- Author: Stephen Notley
- Website: http://www.angryflower.com/
- Current status/schedule: Weekly
- Launch date: 1992
- Genre: Comedy

= Bob the Angry Flower =

Webcomic (1992-current)

Bob the Angry Flower is a webcomic by Stephen Notley, published weekly starting in 1992. It tells the exploits of an easily angered anthropomorphic flower named Bob and his interactions with the world, often in search of either global domination or love. Though the comic strip features a range of recurring characters, most strips stand alone with little or no continuity

==Characters and style==
Bob has an intense hatred of the incorrect use of the apostrophe to form plurals, and is also often found in outlandish but self-inflicted predicaments. The strips themselves range from absurdist humor to dadaist "anti-humor".

Bob's two sidekicks are "Stumpy" (a talking tree stump) and "Freddie the Flying Fetus". While Stumpy's appearance and demeanour epitomise existential ennui, Freddie - as befits his tender years - is a vital and innocent spirit, insuppressibly enthusiastic and trusting; the pair provide two different counterpoints to the single-minded irascibility of the protagonist.
Other recurring minor characters include robots (and their natural enemies, bears), ninjas, Daleks (from Doctor Who) and various evil masterminds. Dick Cheney, Kofi Annan, and other world leaders have also appeared as characters on occasion.

==Background==

Bob the Angry Flower is the creation of Canadian cartoonist Stephen Notley, a native of Edmonton, who has been based in Seattle since early 2005. The cartoon has been carried, at different times, by several local newspapers and magazines including See magazine, Vue Weekly, the Edmonton Journal, and The Gateway. Notley also generally posts new strips to his website every Friday.

Bob the Angry Flower has had one spin-off series, Lovebot Conquers All, featuring Lovebot, a robot built by Bob and then abandoned, and who reappears occasionally in the strip to bring readers up to date on his fruitless quest for love. It appeared in black and white as a bonus feature in the collection Bob the Angry Flower: The Ultimate Book of Perfect Energy, and ran in color on the subscription site Graphic Smash.

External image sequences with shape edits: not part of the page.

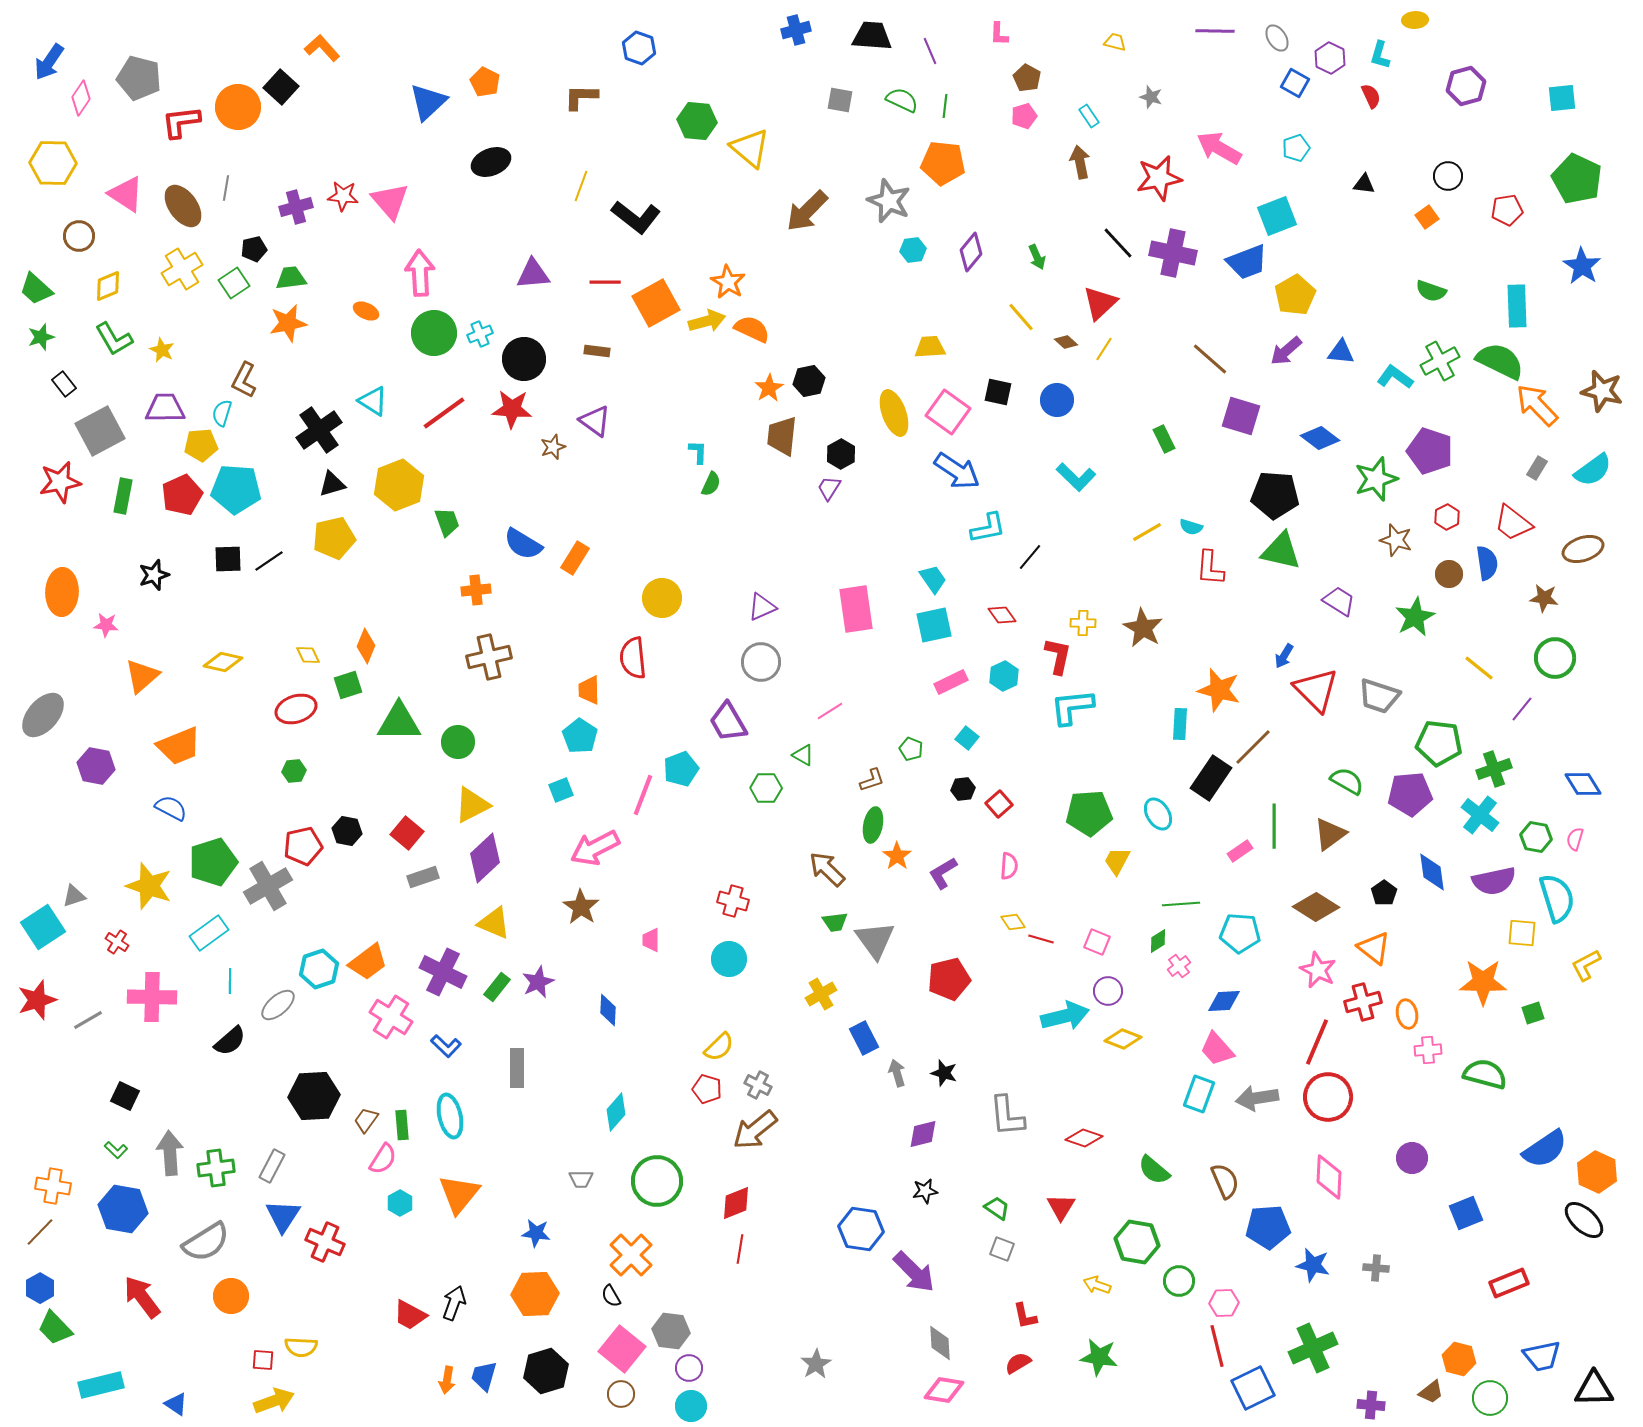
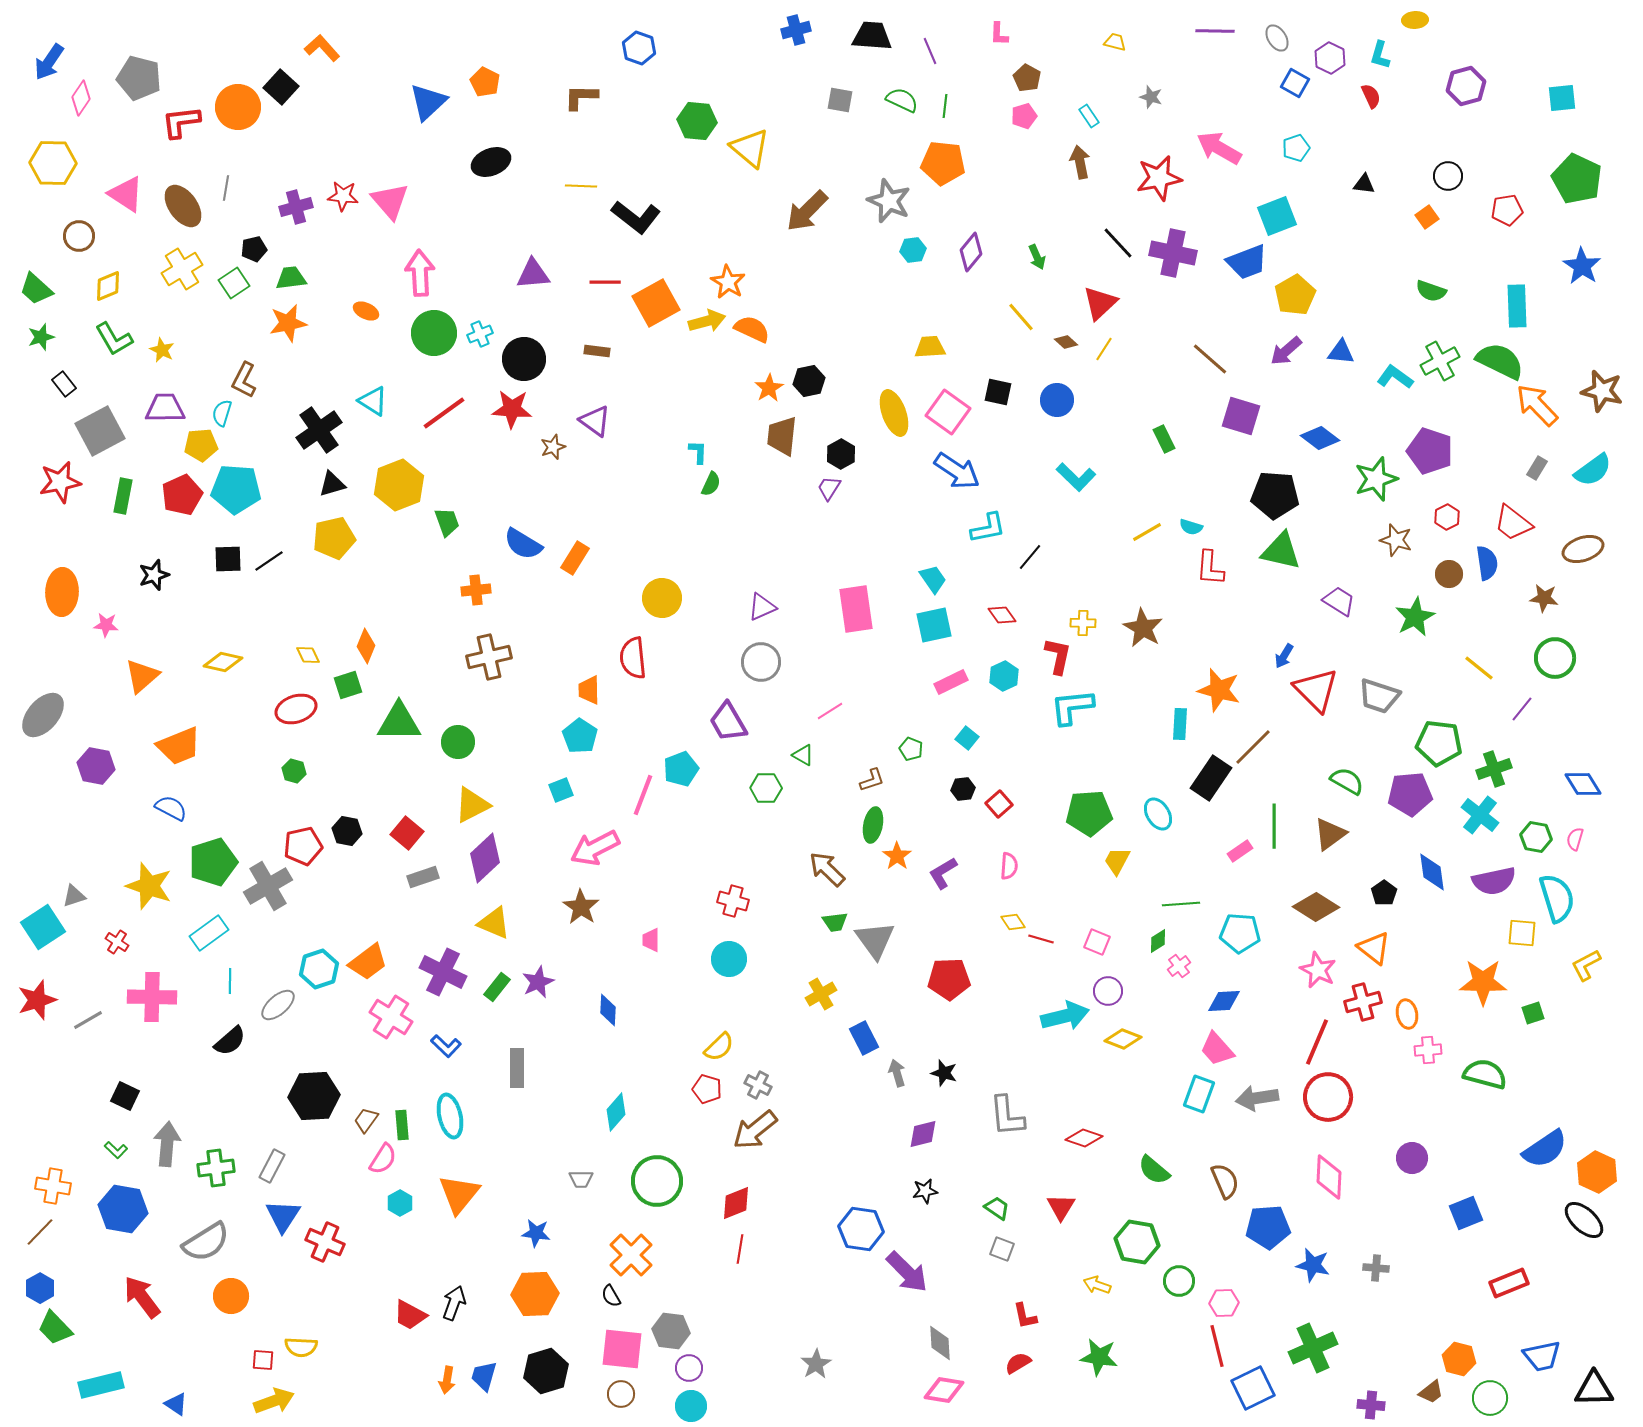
yellow line at (581, 186): rotated 72 degrees clockwise
green hexagon at (294, 771): rotated 20 degrees clockwise
red pentagon at (949, 979): rotated 12 degrees clockwise
gray arrow at (170, 1153): moved 3 px left, 9 px up; rotated 9 degrees clockwise
purple arrow at (914, 1272): moved 7 px left
pink square at (622, 1349): rotated 33 degrees counterclockwise
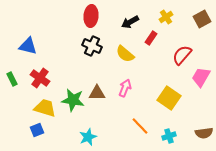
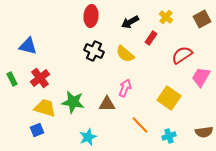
yellow cross: rotated 16 degrees counterclockwise
black cross: moved 2 px right, 5 px down
red semicircle: rotated 15 degrees clockwise
red cross: rotated 18 degrees clockwise
brown triangle: moved 10 px right, 11 px down
green star: moved 2 px down
orange line: moved 1 px up
brown semicircle: moved 1 px up
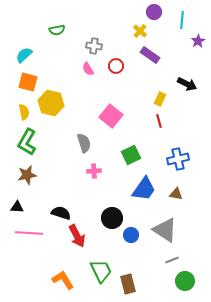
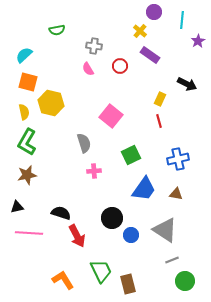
red circle: moved 4 px right
black triangle: rotated 16 degrees counterclockwise
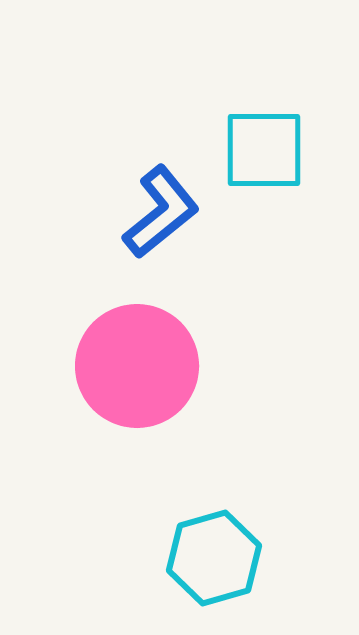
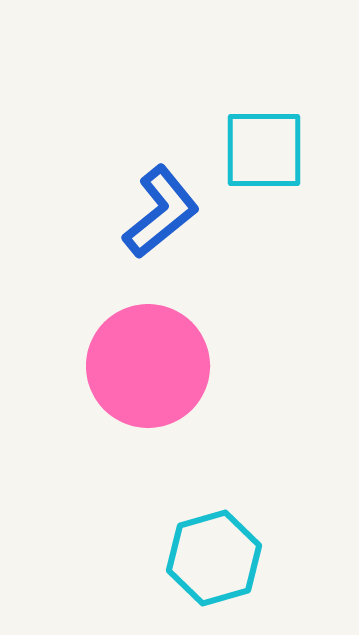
pink circle: moved 11 px right
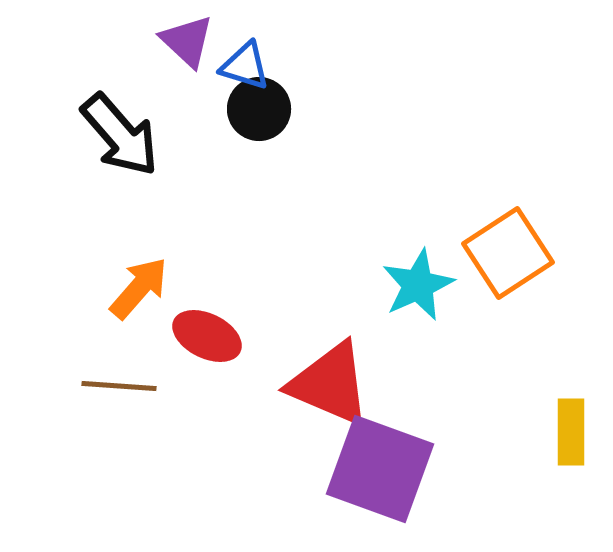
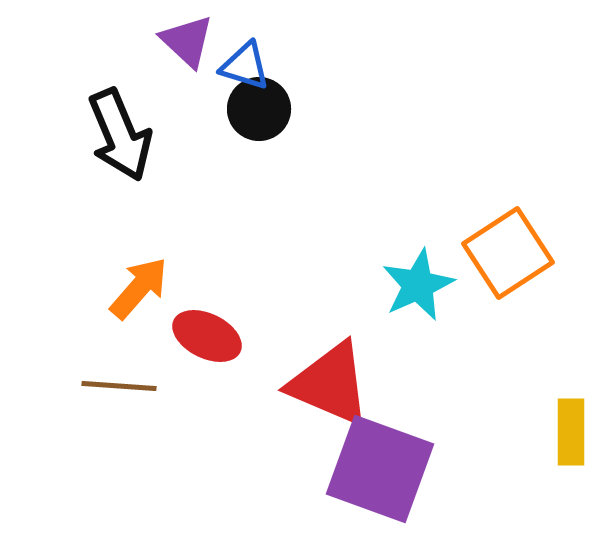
black arrow: rotated 18 degrees clockwise
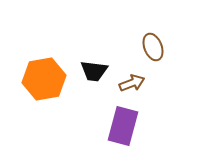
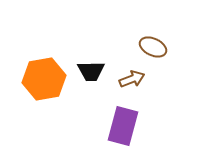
brown ellipse: rotated 44 degrees counterclockwise
black trapezoid: moved 3 px left; rotated 8 degrees counterclockwise
brown arrow: moved 4 px up
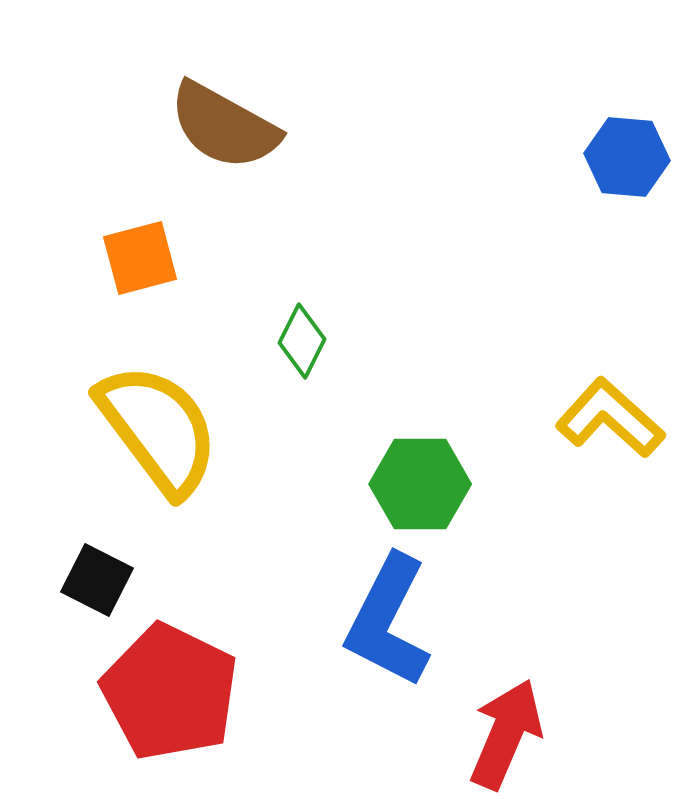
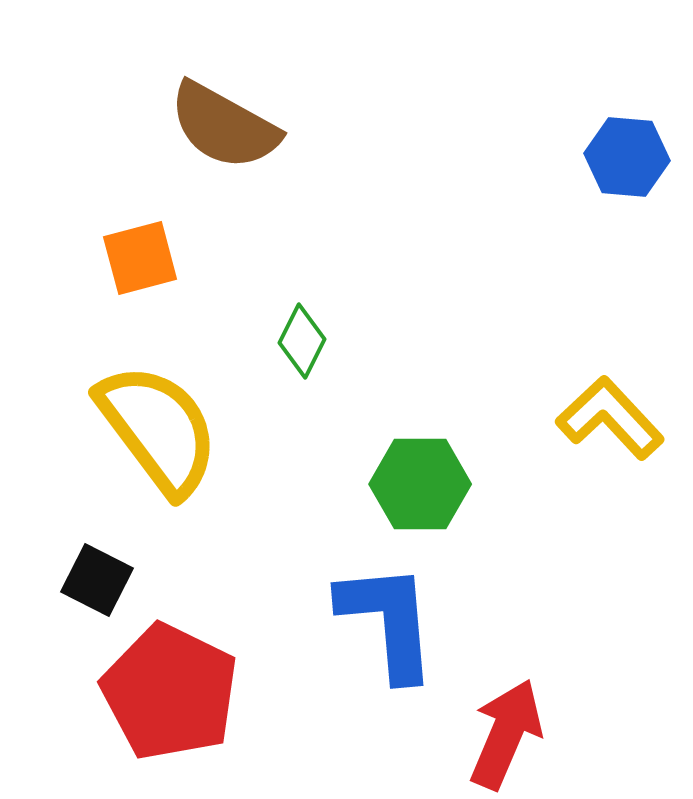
yellow L-shape: rotated 5 degrees clockwise
blue L-shape: rotated 148 degrees clockwise
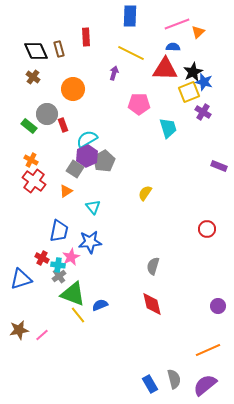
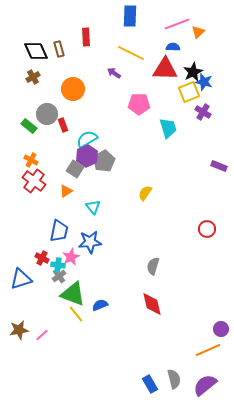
purple arrow at (114, 73): rotated 72 degrees counterclockwise
brown cross at (33, 77): rotated 24 degrees clockwise
purple circle at (218, 306): moved 3 px right, 23 px down
yellow line at (78, 315): moved 2 px left, 1 px up
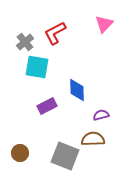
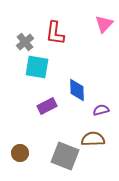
red L-shape: rotated 55 degrees counterclockwise
purple semicircle: moved 5 px up
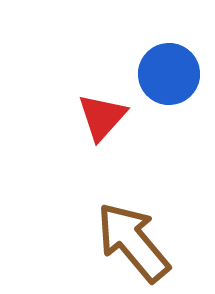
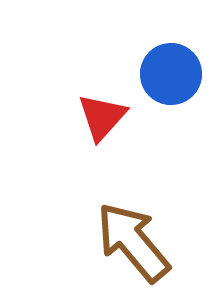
blue circle: moved 2 px right
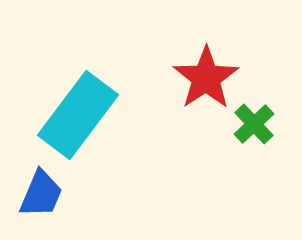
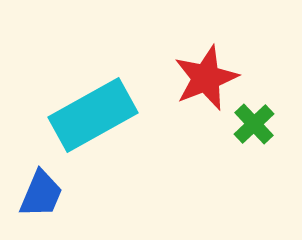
red star: rotated 12 degrees clockwise
cyan rectangle: moved 15 px right; rotated 24 degrees clockwise
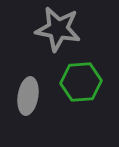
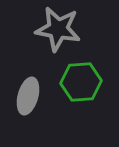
gray ellipse: rotated 6 degrees clockwise
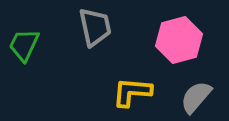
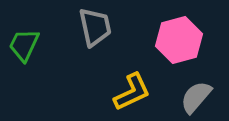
yellow L-shape: rotated 150 degrees clockwise
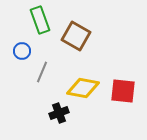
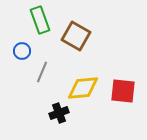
yellow diamond: rotated 16 degrees counterclockwise
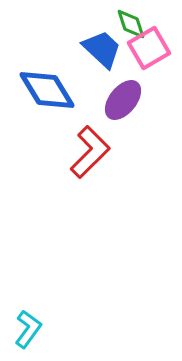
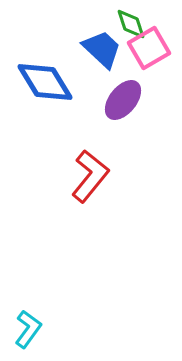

There are currently fourteen books published, mostly consisting of compiled cartoons from the weekly series, with a few extra features. They are:
- In Defence of Fascism (1997) (ISBN 978-0968217504)
- Coffee with Sinistar (1999) (ISBN 978-0968217511)
- Everybody vs. Bob the Angry Flower (2001) (ISBN 978-0968217528)
- Bob the Angry Flower: The Ultimate Book of Perfect Energy!!! (2003) (ISBN 978-0968217535)
- Dog Killer (2005) (ISBN 978-1892391346)
- Pamplemousse (2008) (ISBN 978-0-9817241-0-2)
- Rothgar (2010) (ISBN 978-0-9817241-1-9)
- How to Operate a Chair (2012) (ISBN 978-0-9817241-2-6)
- The Unthinkable (2015) (ISBN 978-0-9817241-3-3)
- X (2017) (ISBN 978-0-981724140)
- exciting space adventure (2019) (ISBN 978-0981724157)
- An Excellent Use of One's Time (2021) (ISBN 978-0981724164)
- Different Dooms (2023) (ISBN 979-8393152239)
- The Machines (2025) (ISBN 979-8283729039)

Notley is the son of politician Grant Notley, a former leader of the Alberta New Democratic Party, and the brother of Rachel Notley, the former leader of the Alberta New Democratic Party and former Premier of Alberta.

==Reception==

Bob the Angry Flower was referenced by science fiction writer Michael Swanwick in a September 2002 short story about an encounter with Notley. Swanwick writes, "Bob the Angry Flower experiences all emotions at exaggerated levels. He builds giant killer robots, he deploys world-destroying lasers. He's sort of like your id with an unlimited budget. The cartoons involve irrational and surreal menaces that are resolved, usually, through abrupt changes of mood and subject."

==Licensing==
Notley has released his Bob the Angry Flower work under an original license. The license only enables sale of T-shirts with Bob the Angry Flower material from CafePress stores, and also requires that the image is sent to Notley, and by implication the link of the relevant CafePress store. In 2006, Bob the Angry Flower was released as a collection by Tachyon Publications.